Tarea 1 — Por favor, enumera los títulos de obras de Ursula K. Le Guin que aparecen en el párrafo de la reseña sobre Terramar que empieza con «Leí la primera novela».
Tarea 2 — Continúa la reseña sobre Terramar desde el punto en que termina.

Texto de la página —
========================================
Ursula K. Le Guin
The Books of Earthsea

 

En la colección:

En la serie: Terramar

Tipo: Omnibus

Género: Fantasía


Sospecho que la fantasía de Ursula Le Guin no es precisamente un mega éxito de ventas; que comercialmente poco puede hacer para competir con esas sagas interminables de vistosas y llamativas portadas llenas de dragones, héroes y taimados hechiceros; esos culebrones interminables con personajes de cartón piedra que viven una y otra vez la misma partida de D&D y lo mismo rescatan a una doncella que encuentran un tesoro, salvan el mundo o exterminan a enemigos sin cuento armados de una espada de poder, un báculo mágico o quizá, simplemente, la fuerza del destino (o la voluntad del autor) a su favor.

Y es que, en cierto modo, la saga de Terramar está escrita a contrapelo de lo que se estila en la fantasía heroica. La acción que hay da la impresión de ser escasa (no lo es; hay la que la historia pide, ni más ni menos) y las cosas nunca parecen tener prisa en llegar a ningún sitio, pese a que llegan exactamente donde tienen que llegar y en el tiempo en que tienen que llegar.

Leí la primera novela, Un mago de Terramar, hace ya más de treinta años. La conocía de oídas: un amigo, aficionado como yo a Tolkien, me habló de ella en algún momento y, cuando vi el libro en la librería a la que solía acudir, lo compré sin pensármelo demasiado. Había leído ya alguna cosilla de la autora (seguramente El mundo de Rockannon y puede que “El nombre del mundo es bosque”, aunque estoy casi seguro de que aún no La mano izquierda de la oscuridad) y me había gustado lo suficiente para que, junto con el hecho de que fuese una obra escrita a la estela de El señor de los Anillos, me decidiera a leerla.
========================================
Datos de entrada —

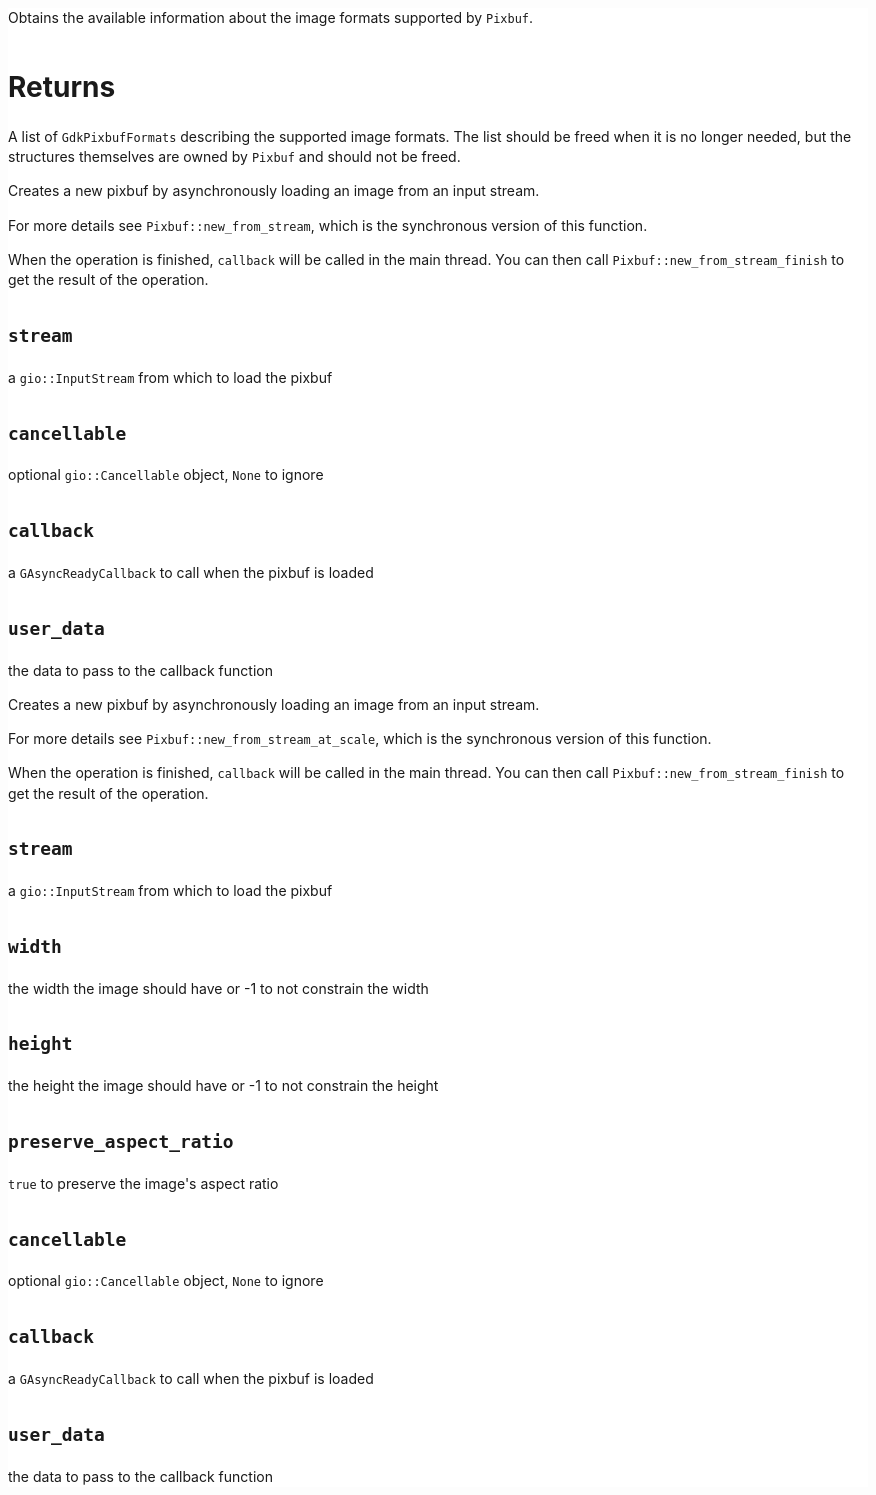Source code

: Obtains the available information about the image formats supported
by `Pixbuf`.

# Returns

A list of
``GdkPixbufFormats`` describing the supported image formats. The list should
be freed when it is no longer needed, but the structures themselves are
owned by `Pixbuf` and should not be freed.

Creates a new pixbuf by asynchronously loading an image from an input stream.

For more details see `Pixbuf::new_from_stream`, which is the synchronous
version of this function.

When the operation is finished, `callback` will be called in the main thread.
You can then call `Pixbuf::new_from_stream_finish` to get the result of the operation.
## `stream`
a `gio::InputStream` from which to load the pixbuf
## `cancellable`
optional `gio::Cancellable` object, `None` to ignore
## `callback`
a `GAsyncReadyCallback` to call when the pixbuf is loaded
## `user_data`
the data to pass to the callback function

Creates a new pixbuf by asynchronously loading an image from an input stream.

For more details see `Pixbuf::new_from_stream_at_scale`, which is the synchronous
version of this function.

When the operation is finished, `callback` will be called in the main thread.
You can then call `Pixbuf::new_from_stream_finish` to get the result of the operation.
## `stream`
a `gio::InputStream` from which to load the pixbuf
## `width`
the width the image should have or -1 to not constrain the width
## `height`
the height the image should have or -1 to not constrain the height
## `preserve_aspect_ratio`
`true` to preserve the image's aspect ratio
## `cancellable`
optional `gio::Cancellable` object, `None` to ignore
## `callback`
a `GAsyncReadyCallback` to call when the pixbuf is loaded
## `user_data`
the data to pass to the callback function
========================================
Respuesta 1 —
- Un mago de Terramar
- El mundo de Rockannon
- "El nombre del mundo es bosque"
- La mano izquierda de la oscuridad

Respuesta 2 —
No tardé mucho: uno o dos días a lo sumo, y confieso que no me dejó muy impresionado. Sí, estaba bien, la historia era sencilla pero estaba bien llevada (tardaría años en darme cuenta de la tremenda elegancia, sencillez y delicadeza con la que Le Guin narraba; torpe que es uno) y se leía sin dificultades: empezabas y, antes de darte cuenta, ya habías terminado. Pero sin duda carecía del hondo aliento épico de mi obra favorita de fantasía por aquel entonces y no tenía ni de lejos aquella sensación de cosa trabajadísima a través de años incontables, de universo tan detallado y coherente como el real, que yo percibía en la Tierra Media.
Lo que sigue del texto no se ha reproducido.